> _What the task asks_
Every line from the one with "hfov_deg: 102.1" up to and including the one with "cy_px: -372" is to be output exactly as it appears below; pictures are not.

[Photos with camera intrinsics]
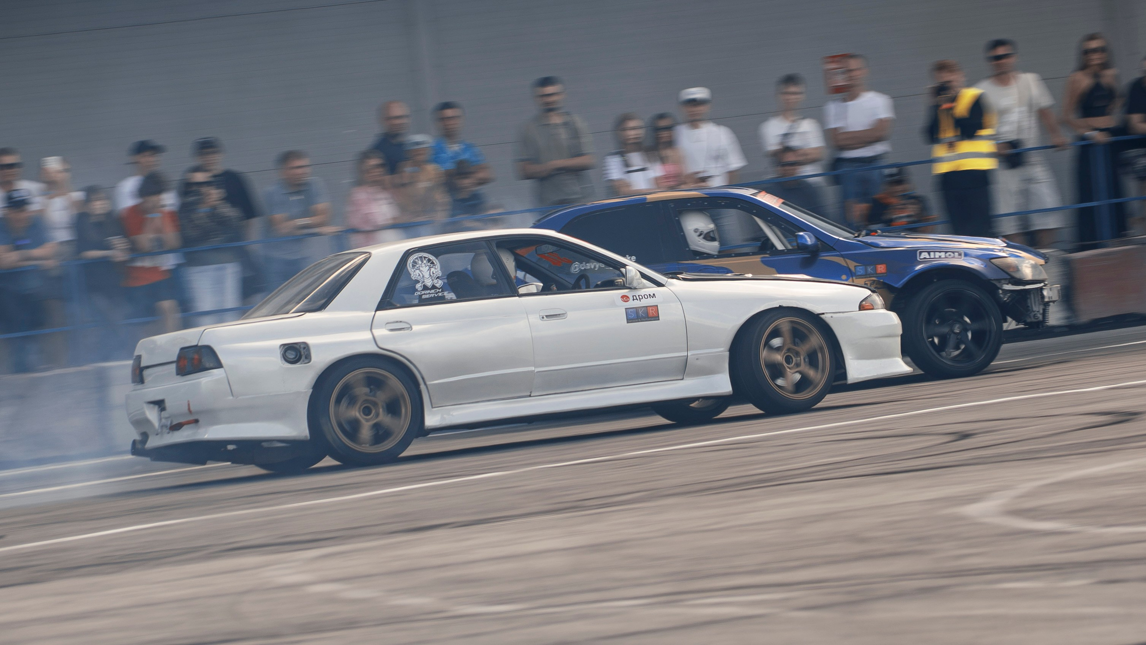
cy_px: 277
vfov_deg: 3.0
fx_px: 12470
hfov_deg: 5.3
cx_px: 675
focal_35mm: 410
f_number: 10
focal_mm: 200
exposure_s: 1/125
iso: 200
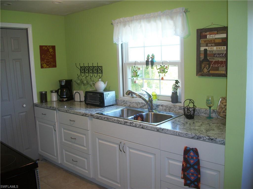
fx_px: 234
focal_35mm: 32
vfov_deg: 44.2
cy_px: 94
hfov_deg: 56.8
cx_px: 126
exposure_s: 1/30
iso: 80
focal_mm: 5.7
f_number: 2.9
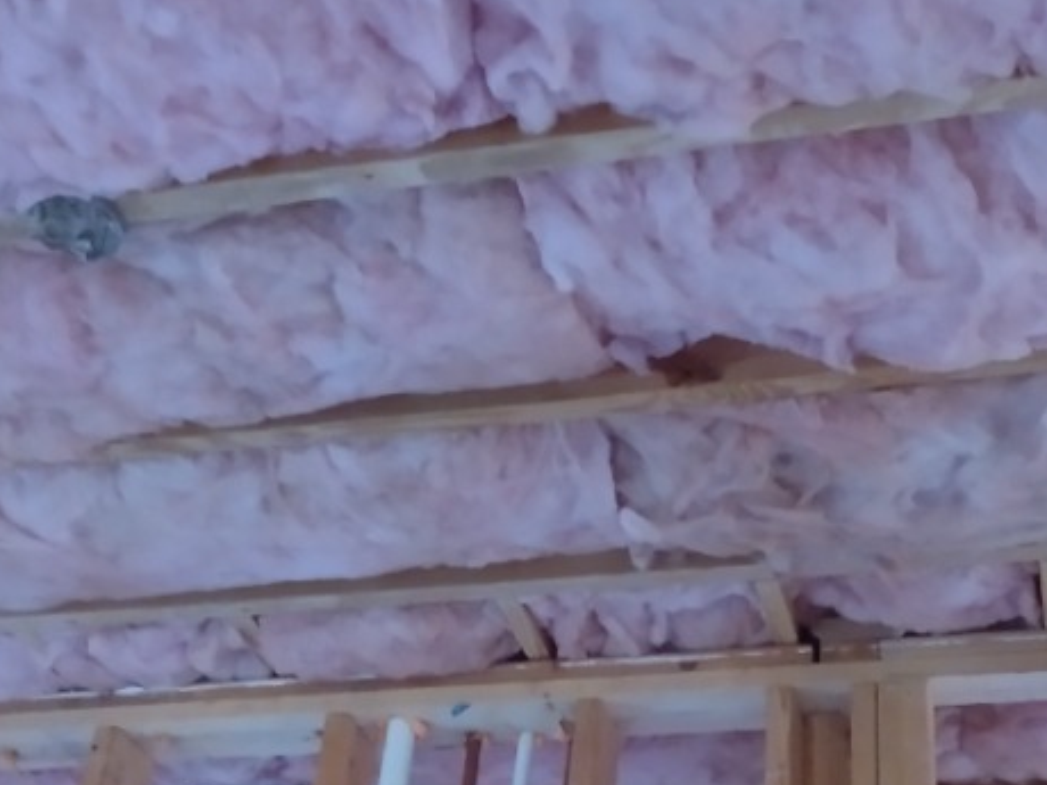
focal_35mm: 40
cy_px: 689
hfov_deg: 46.5
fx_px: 1210
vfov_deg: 34.2
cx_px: 626
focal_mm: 3.54
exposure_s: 1/17
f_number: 2
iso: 1597
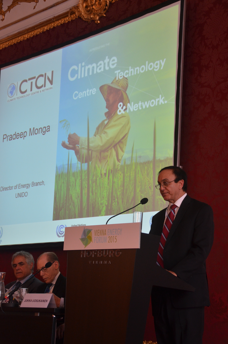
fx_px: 687
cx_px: 114
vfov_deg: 28.1
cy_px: 172
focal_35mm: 72
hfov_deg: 18.8
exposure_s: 1/50
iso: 1000
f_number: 6.3
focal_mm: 48
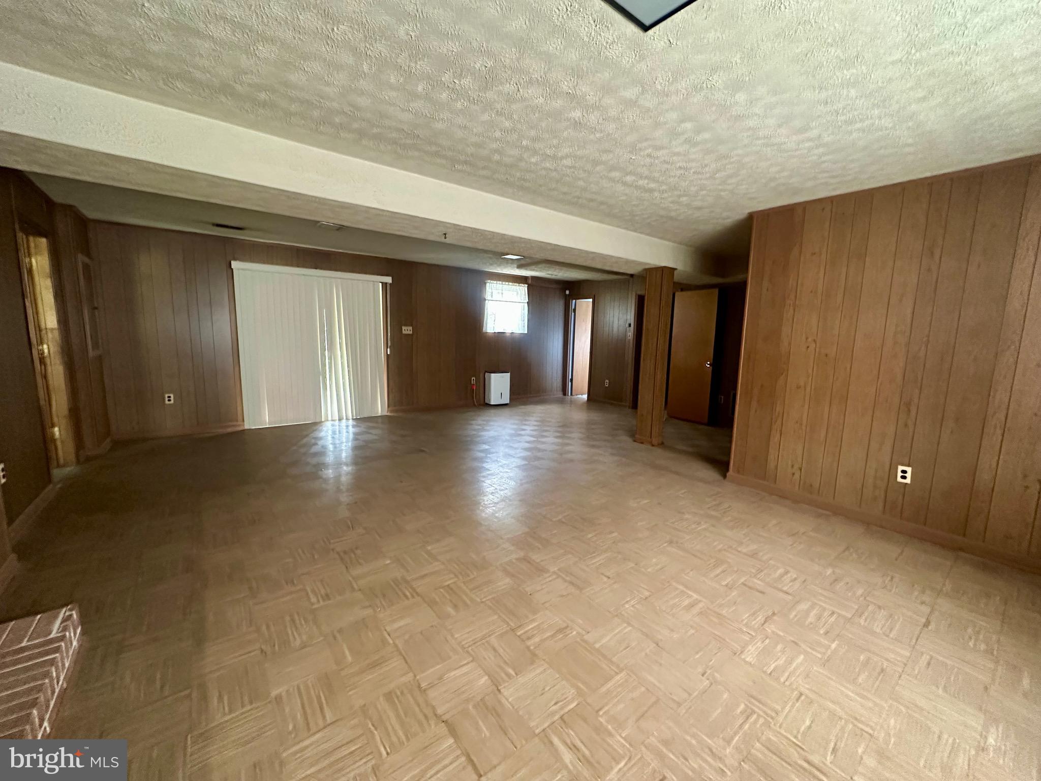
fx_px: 421
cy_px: 390
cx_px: 520
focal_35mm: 14
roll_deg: -1.4
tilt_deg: -6.8
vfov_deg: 85.7
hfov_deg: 102.1
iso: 800
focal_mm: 2.22
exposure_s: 1/60
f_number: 2.2
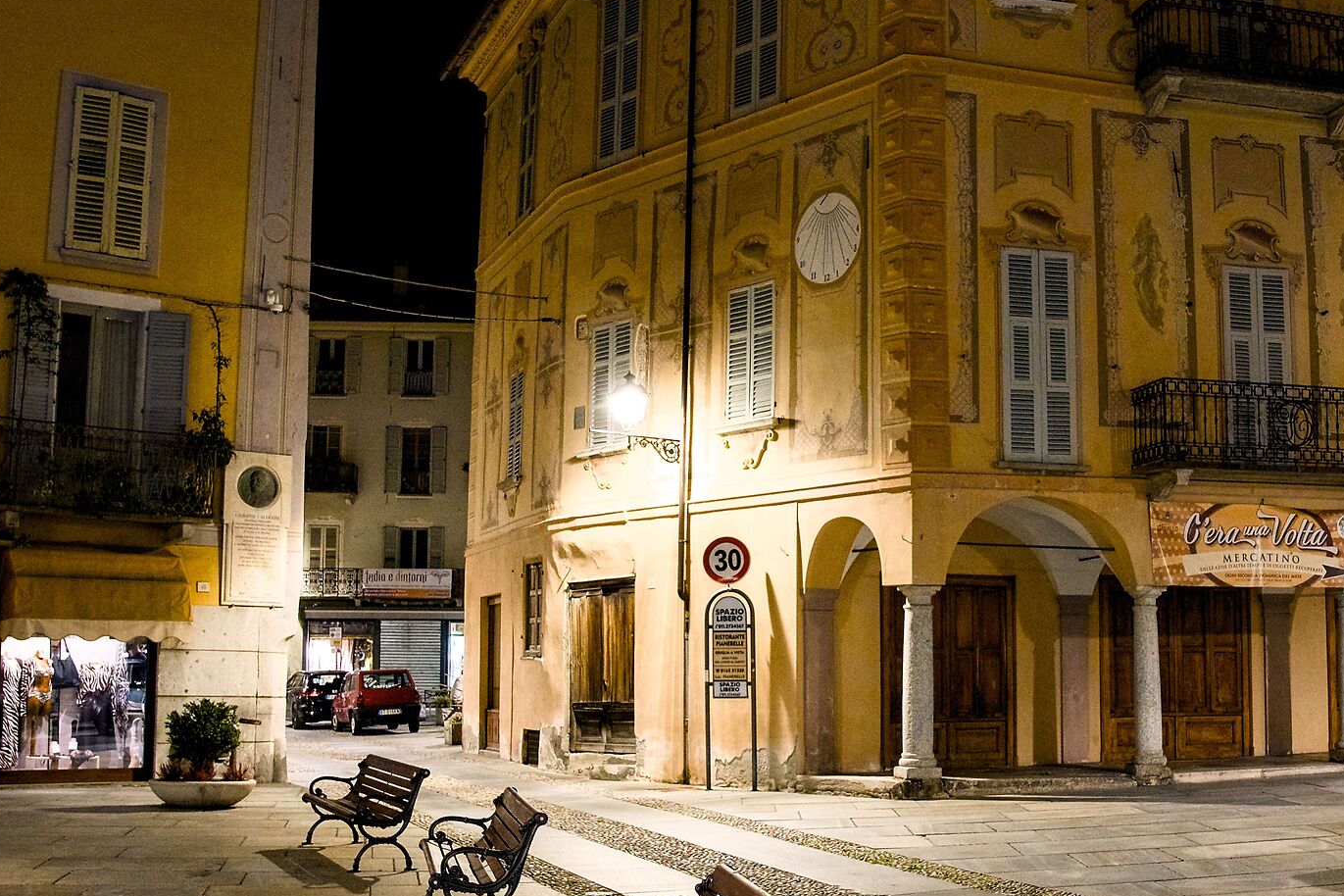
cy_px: 511
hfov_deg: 45.6
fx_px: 1568
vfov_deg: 31.8
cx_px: 911
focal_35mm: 42
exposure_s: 1/15
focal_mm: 24
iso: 4000
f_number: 5.6
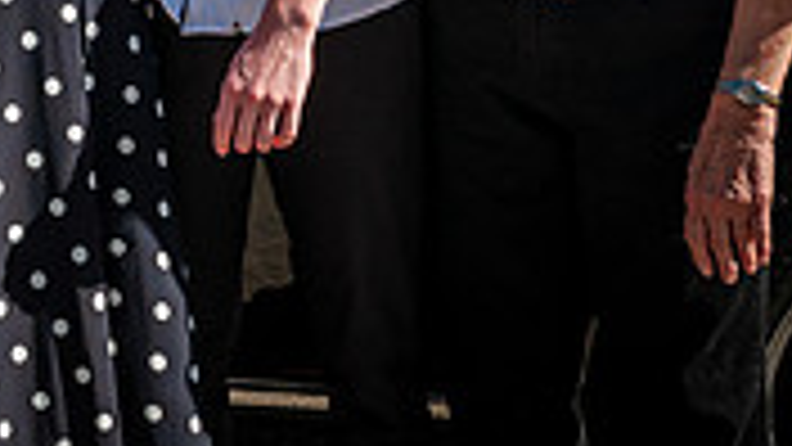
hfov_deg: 15.9
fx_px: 2604
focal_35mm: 124
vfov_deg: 9.3
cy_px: -372
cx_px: -387
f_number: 9
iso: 200
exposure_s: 1/320
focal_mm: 24
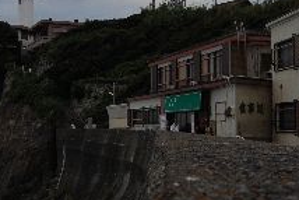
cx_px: 94
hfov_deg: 31.6
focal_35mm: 63
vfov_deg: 21.6
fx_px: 524
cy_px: 103
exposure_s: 1/1000
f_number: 8
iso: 800
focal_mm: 18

> _Answer space_
hfov_deg: 102.1
iso: 800
focal_mm: 2.22
exposure_s: 1/60
f_number: 2.2
cy_px: 511
hfov_deg: 45.6
fx_px: 1568
vfov_deg: 31.8
cx_px: 911
focal_35mm: 42
exposure_s: 1/15
focal_mm: 24
iso: 4000
f_number: 5.6
hfov_deg: 15.9
fx_px: 2604
focal_35mm: 124
vfov_deg: 9.3
cy_px: -372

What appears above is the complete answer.